Relationship of aspect ratio to the homography matrices between a rectangle and an arbitrary quadrilateral

I’ve been reading everything I can on the perspective mapping between a 2D rectangle and the projection onto the plane in 3D space of a rectangle.

I’ve learned that any such quadrilateral resulting from the projection can be mapped to any rectangle.

I’ve learned that the only constraints are that the quadrilateral must be convex. No three points may lie on the same line. If the points have an ordering, no two edges may cross each other.

I don’t understand all the maths unfortunately but it seems that such a mapping ignores the aspect ratio of the width and height of the rectangles. This is most apparent when mapping between a portrait and landscape rectangle of the same dimensions. Perspective without relative scaling of the width vs height can never produce such a result.

So far I have not been able to read anywhere how this aspect ratio is encoded in the transformation matrix.

I need to understand this so that I can:

  • Find the aspect ratio of a projected quad
  • Decide whether a quad can be a mapping of a rect of of given aspect ratio
  • When projecting a rect to a quad, let either of length or height be provided and calculate the other

What is the missing ingredient? (If my assumptions are wrong, explaining how is also an acceptable answer of course.)

Solutions Collecting From Web of "Relationship of aspect ratio to the homography matrices between a rectangle and an arbitrary quadrilateral"

The short answer is that you can’t do any of the things that you list near the end of your question without some information about the plane being mapped or the mapping itself beyond the quadrilateral image of a rectangle. You mention the barrier to doing so earlier in the question:

I’ve learned that any such quadrilateral resulting from the projection can be mapped to any rectangle.
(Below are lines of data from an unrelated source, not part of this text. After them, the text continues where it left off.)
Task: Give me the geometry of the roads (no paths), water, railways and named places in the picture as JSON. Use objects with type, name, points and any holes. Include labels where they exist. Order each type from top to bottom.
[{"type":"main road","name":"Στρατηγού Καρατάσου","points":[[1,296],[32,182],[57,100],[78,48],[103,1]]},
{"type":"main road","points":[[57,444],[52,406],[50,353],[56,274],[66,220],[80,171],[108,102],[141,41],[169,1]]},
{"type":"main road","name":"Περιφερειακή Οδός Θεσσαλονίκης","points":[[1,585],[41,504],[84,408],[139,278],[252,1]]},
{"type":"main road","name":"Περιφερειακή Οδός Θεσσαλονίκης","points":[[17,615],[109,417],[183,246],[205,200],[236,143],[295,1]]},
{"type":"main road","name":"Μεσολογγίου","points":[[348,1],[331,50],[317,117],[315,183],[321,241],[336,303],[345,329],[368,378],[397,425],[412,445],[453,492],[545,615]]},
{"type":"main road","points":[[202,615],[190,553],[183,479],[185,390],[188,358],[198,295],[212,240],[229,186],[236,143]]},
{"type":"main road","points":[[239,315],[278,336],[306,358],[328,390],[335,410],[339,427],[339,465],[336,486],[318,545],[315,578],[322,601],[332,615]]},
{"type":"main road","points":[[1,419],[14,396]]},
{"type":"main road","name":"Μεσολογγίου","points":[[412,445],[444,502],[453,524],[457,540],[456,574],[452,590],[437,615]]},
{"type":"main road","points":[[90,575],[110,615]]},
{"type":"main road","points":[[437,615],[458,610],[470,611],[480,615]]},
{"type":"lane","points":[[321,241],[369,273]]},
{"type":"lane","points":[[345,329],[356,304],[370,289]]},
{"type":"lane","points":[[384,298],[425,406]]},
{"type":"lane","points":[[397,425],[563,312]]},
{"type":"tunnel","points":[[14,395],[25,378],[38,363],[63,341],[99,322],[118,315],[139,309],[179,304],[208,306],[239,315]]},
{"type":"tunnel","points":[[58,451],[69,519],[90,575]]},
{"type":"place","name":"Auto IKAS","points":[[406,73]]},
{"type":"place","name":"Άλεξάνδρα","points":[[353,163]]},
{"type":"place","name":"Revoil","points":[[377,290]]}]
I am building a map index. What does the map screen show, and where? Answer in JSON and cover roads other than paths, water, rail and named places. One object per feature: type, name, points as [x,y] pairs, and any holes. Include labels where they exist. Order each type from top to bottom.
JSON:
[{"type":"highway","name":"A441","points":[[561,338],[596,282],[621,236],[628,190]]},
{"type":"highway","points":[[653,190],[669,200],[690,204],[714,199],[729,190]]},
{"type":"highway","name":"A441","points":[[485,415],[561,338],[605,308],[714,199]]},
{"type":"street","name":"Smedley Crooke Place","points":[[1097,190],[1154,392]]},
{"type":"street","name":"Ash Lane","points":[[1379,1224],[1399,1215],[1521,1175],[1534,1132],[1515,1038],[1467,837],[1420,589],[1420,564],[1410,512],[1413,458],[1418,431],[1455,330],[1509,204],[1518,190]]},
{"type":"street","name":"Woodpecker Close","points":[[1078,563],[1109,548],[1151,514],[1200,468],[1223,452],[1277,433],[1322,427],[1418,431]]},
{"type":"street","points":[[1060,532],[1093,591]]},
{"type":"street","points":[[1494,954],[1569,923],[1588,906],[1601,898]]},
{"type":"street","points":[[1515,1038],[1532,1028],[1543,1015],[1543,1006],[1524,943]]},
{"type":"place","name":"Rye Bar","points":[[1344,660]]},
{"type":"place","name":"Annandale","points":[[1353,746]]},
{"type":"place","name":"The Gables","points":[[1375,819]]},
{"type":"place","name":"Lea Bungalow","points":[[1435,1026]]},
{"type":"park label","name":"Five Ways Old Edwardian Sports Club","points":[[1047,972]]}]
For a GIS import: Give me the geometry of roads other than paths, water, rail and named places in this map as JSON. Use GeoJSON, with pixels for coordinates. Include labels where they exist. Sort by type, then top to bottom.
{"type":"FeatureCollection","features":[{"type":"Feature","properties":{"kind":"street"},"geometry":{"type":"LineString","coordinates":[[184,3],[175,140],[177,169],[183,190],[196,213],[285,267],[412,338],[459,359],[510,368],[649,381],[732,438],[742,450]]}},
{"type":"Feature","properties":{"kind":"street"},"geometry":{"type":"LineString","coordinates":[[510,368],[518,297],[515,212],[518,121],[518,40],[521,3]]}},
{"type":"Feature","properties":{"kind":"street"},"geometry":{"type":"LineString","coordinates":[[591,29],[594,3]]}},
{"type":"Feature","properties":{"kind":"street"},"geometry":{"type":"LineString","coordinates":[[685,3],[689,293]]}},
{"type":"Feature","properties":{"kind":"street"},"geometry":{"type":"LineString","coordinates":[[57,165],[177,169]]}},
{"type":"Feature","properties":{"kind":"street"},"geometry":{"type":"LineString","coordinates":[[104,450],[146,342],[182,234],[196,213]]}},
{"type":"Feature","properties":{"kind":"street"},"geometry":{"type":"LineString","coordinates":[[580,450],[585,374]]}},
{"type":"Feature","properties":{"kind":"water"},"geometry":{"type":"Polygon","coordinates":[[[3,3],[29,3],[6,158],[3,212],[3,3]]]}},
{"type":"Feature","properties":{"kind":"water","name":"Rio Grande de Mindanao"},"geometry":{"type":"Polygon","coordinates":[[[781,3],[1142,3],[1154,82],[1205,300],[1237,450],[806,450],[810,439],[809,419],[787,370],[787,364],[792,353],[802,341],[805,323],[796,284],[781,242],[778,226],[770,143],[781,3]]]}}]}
Information is lost when a general projective transformation is applied to a rectangle: neither lengths of line segments, ratios of lengths nor angles are preserved by such a transformation.

[Most of what follows is taken from Hartley and Zisserman’s Multiple View Geometry In Computer Vision, which is well worth reading if you’re going to be pursuing these topics.]

It’s useful here to view the homography $H$ between the rectangle’s plane and the image plane as a cascade of ever more restrictive transformations. That is, $H=H_PH_AH_S$, where $H_S$ is a similarity, $H_A$ is an affine transformation, and $H_P$ is a sort of “primitive” projection known as an elation. Undoing each stage of this cascade requires progressively more information about the source or image. Looking at $H$ in this way tells you how much you need to undo, and so also how much you need to know about the source and image.

Finding the aspect ratio of a rectangle requires comparing lengths of line segments on non-parallel lines. This is not an affine property: even knowing one of the source side lengths doesn’t allow you to find the other. So, to do this you’ll need to rectify the image up to a similarity, i.e., you effectively need to undo both $H_P$ and $H_A$.

Knowing that the quad is the image of a rectangle allows you to undo $H_P$ (actually it’s enough to know that it’s the image of a parallelogram): you can use pairs of opposite sides of the quad to find the images of two vanishing points of the rectangle’s plane, which then gives you the image of the plane’s vanishing line. $H_P$ is the only part of the transformation cascade which moves the line at infinity, so you can now undo the last part of the cascade by mapping this line in the image to the line at infinity. With this rectification, you can measure affine properties of the image, but as noted above, this isn’t enough to recover the rectangle’s aspect ratio. You’ve eliminated general convex quadrilaterals as pre-images of the quad, but it can still be the image of an arbitrary parallelogram.

There are various ways to continue on to a metric rectification of the image from here. Mathematically, they all come down to identifying the image of the conic at infinity or its dual $C_\infty^*$ (or, equivalently, identifying the images of the circular points). Since you know that the quad is the image of a rectangle, a minimal approach is to find the images of two pairs of orthogonal lines. Two lines $\mathbf l$ and $\mathbf m$ are orthogonal if $\mathbf l^TC_\infty^*\mathbf m=0$, so each such pair of lines produces a linear constraint on the elements of the matrix $C_\infty^*$. This matrix is symmetric and its last row and column are zero, so there are only three independent elements, and so two independent pairs of lines are enough to identify $C_\infty^*$. The “independent” part of that conclusion prevents us from using the quad to do this: we have four pairs of perpendicular lines, but they’re parallel to each other, so taking a second pair of sides from the quad doesn’t add any new constraints on $C_\infty^*$. You need to find some other pair of lines that aren’t parallel to the rectangle’s sides. Other methods of metric rectification, including ones that get you to this point directly without constructing the line at infinity first, also require information beyond that provided by the image quad.

That’s the theory, at any rate. In practice, because of roundoff and other errors in the projection that produces the image, you might actually be able to get something useable from the pairs of edges that meet at diagonally opposite corners of the quad. I’d be concerned about the numerical stability and accuracy of such a solution, though. It would be better to perform the metric rectification using more data points from the image.